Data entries
********

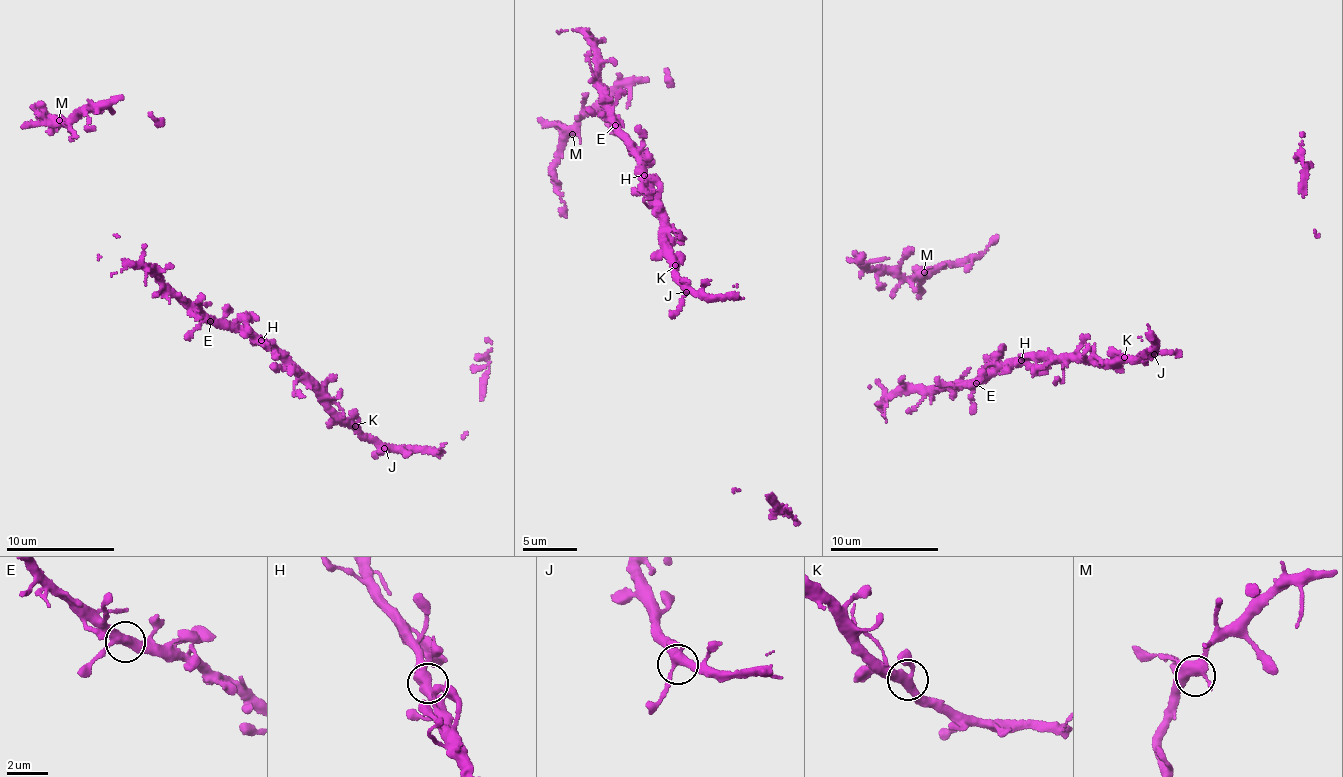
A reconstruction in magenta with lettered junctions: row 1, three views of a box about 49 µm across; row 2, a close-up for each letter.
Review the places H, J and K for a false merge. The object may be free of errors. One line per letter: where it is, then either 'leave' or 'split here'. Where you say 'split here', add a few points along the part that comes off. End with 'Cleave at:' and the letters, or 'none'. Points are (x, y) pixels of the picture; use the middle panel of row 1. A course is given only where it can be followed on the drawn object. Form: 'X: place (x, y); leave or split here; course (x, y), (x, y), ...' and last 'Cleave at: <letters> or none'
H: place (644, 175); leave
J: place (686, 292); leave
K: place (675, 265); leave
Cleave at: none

********

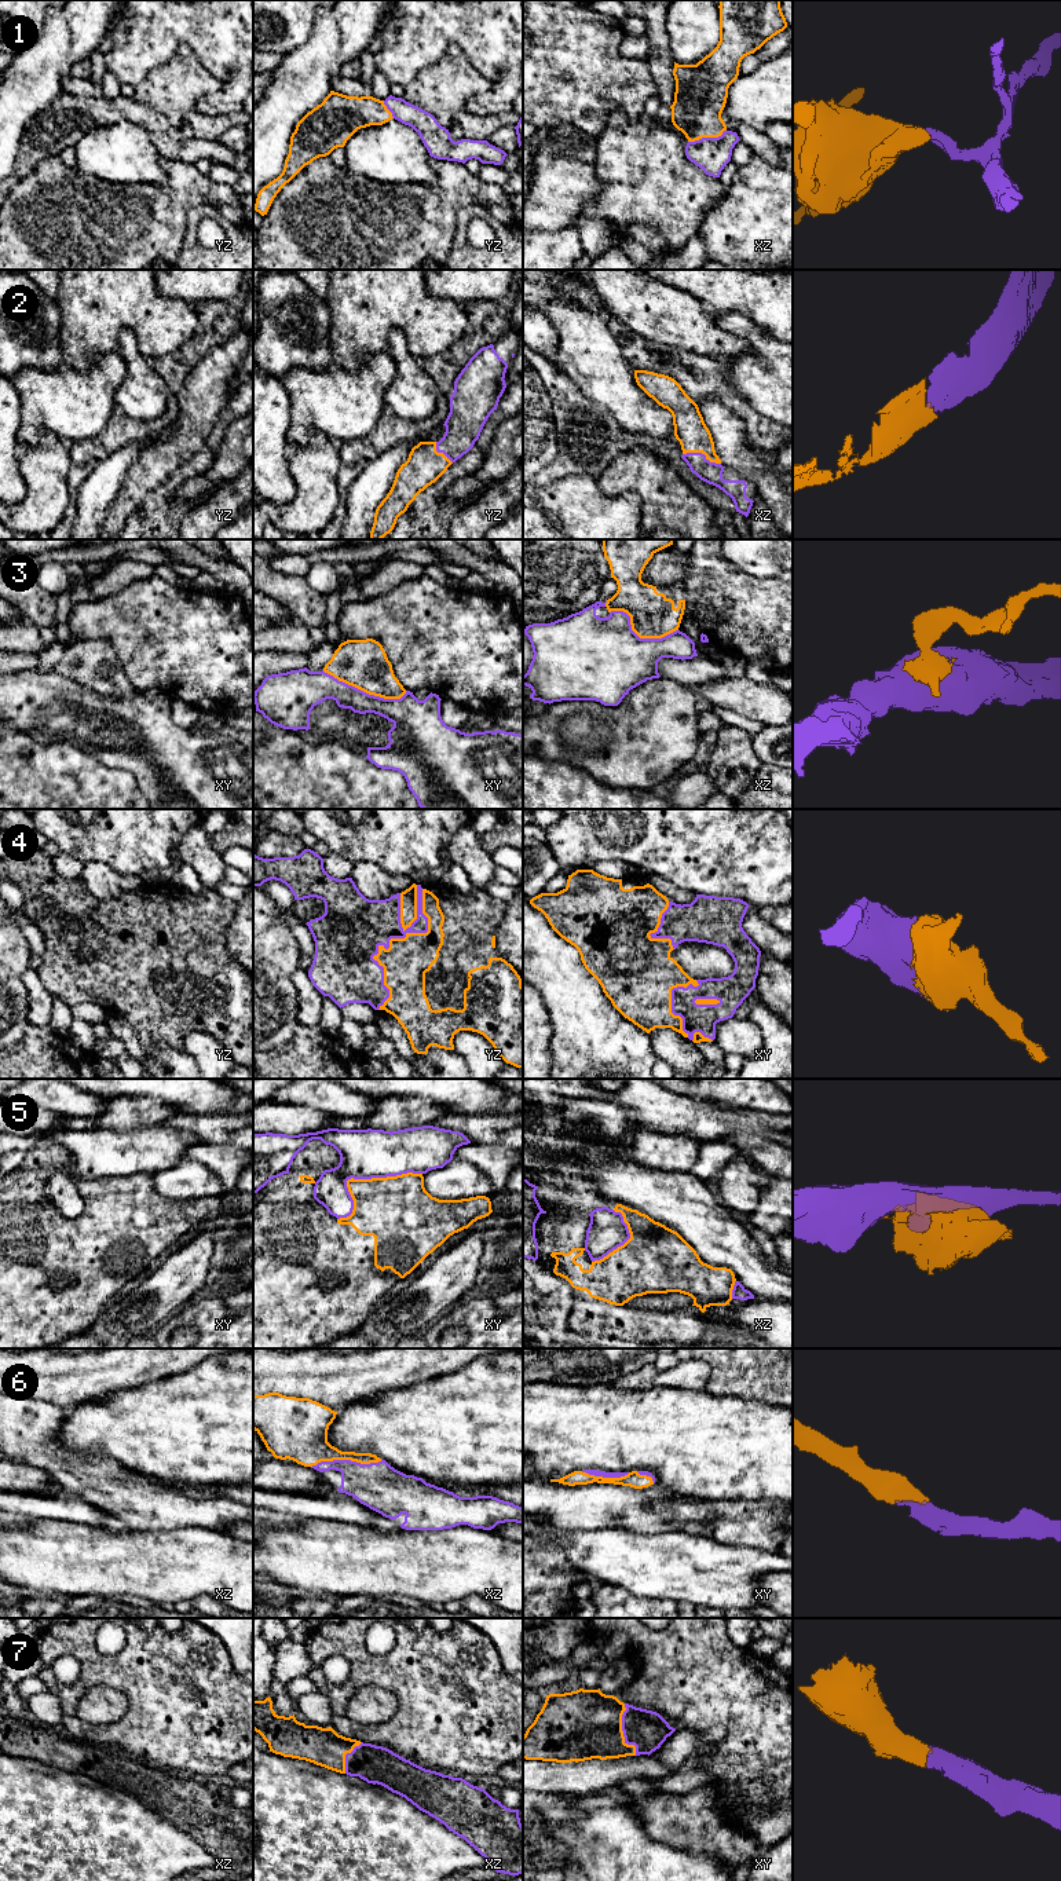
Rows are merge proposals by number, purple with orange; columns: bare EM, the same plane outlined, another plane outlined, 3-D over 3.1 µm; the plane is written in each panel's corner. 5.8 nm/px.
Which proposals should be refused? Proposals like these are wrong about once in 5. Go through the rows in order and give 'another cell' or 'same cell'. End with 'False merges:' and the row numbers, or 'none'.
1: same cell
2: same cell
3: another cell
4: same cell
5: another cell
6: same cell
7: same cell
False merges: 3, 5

********

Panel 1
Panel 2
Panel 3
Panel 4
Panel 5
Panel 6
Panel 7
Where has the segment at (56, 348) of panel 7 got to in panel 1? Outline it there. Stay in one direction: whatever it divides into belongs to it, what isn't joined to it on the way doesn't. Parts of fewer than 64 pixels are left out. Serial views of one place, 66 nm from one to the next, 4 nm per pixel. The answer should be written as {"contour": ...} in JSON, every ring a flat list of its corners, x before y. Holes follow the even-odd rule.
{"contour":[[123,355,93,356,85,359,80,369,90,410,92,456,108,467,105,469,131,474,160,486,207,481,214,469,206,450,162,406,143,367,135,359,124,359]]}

********

**Task instructions**: Search the data for "each". Copy every matching line.

**Worked solution**:
A reconstruction in magenta with lettered junctions: row 1, three views of a box about 49 µm across; row 2, a close-up for each letter.
Rows are merge proposals by number, purple with orange; columns: bare EM, the same plane outlined, another plane outlined, 3-D over 3.1 µm; the plane is written in each panel's corner. 5.8 nm/px.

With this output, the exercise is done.